One man might well being doing the work of ten men 30 years ago, but does that mean everything in manufacturing is just fine ?

Of course it doesn't. Luckily I am not asserting that increased efficiency proves [i]anything[/i]- I'm debunking your attempt to use employment as an indicator of the health of the sector.

ernie_lynch - Member

If the UK is producing the same amount of manufactured goods for carpenters as it was 35 years ago then I'm afraid that isn't good enough-even twice as many wouldn't be good enough.

First of all, by value added, we are in fact producing more. But value added is a tricky metric. You used the example of carpentry tools. The reason your carpenter can have a vanload of kit isn't just because we produce more tools- it's because the relative value of each tool has dropped. So, you don't need to produce 10 x the value of goods in order for everyone to have 10 x the goods.

Secondly, sticking with value added, why would twice as much not be good enough? You can find higher rates of growth elsewhere, but only in larger nations and in nations which weren't previously at our level of industrialisation. The only top manufacturing countries that have made a 200% increase are I believe the USA, Japan, Brazil, India and China. Probably Korea.
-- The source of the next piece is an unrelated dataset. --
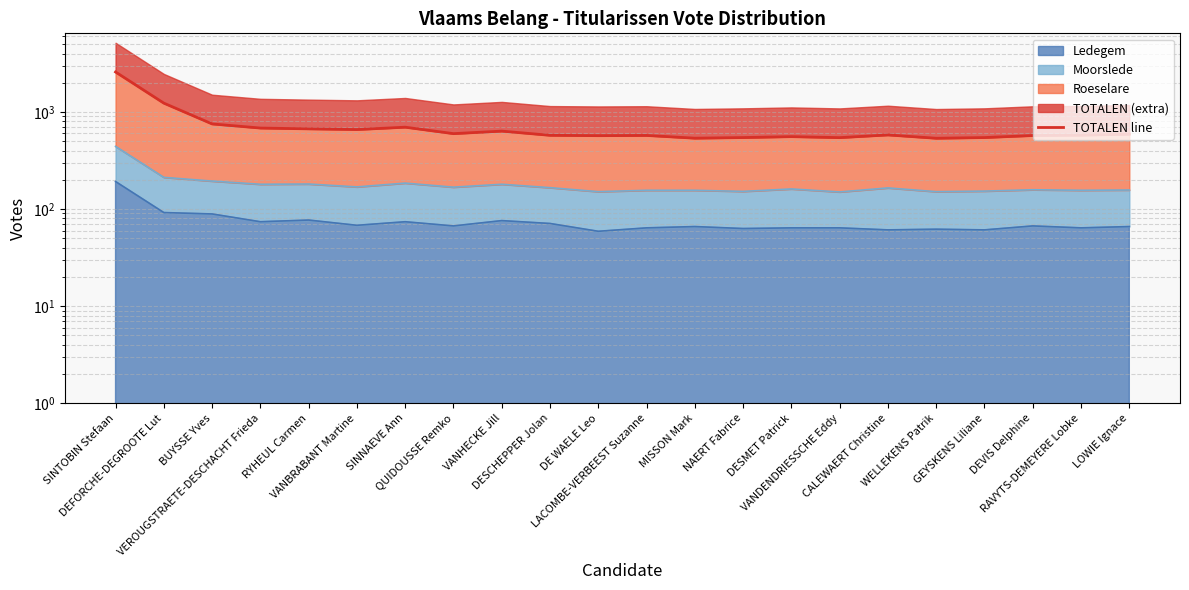

Does the chart have visible grid lines?

Yes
Notice a trend? Germany, Italy and France didn't.

It goes without saying that this is an uneven playing field- we industrialised early and strongly and took a lead but we no longer have the untapped opportunities. Maintaining that disproporationate lead is an awful lot harder than closing the gap. And saying it's "not good enough" that we can't do the impossible is silly. .

ernie_lynch - Member

And if you want to talk about manufacturing's share of total economic output, then that has indeed taken a battering.

The only reason to do that in this context is to make a spurious argument about the health of the manufacturing sector.

Now I'll give you a tip here for free. You're arguing the wrong point, which is why you can't make it stick. But you're making a solid if obvious case about problems facing the UK economy [i]as a whole[/i]. Completely different to "industry has taken a hammering". You don't need industry to decline to have a problem so you wouldn't be left trying to prove that black is white. Your trade balance diagram would even be relevant.

On the downside, you wouldn't have anyone to argue with since I doubt anyone would disagree. And thus peace would be restored to the Shire.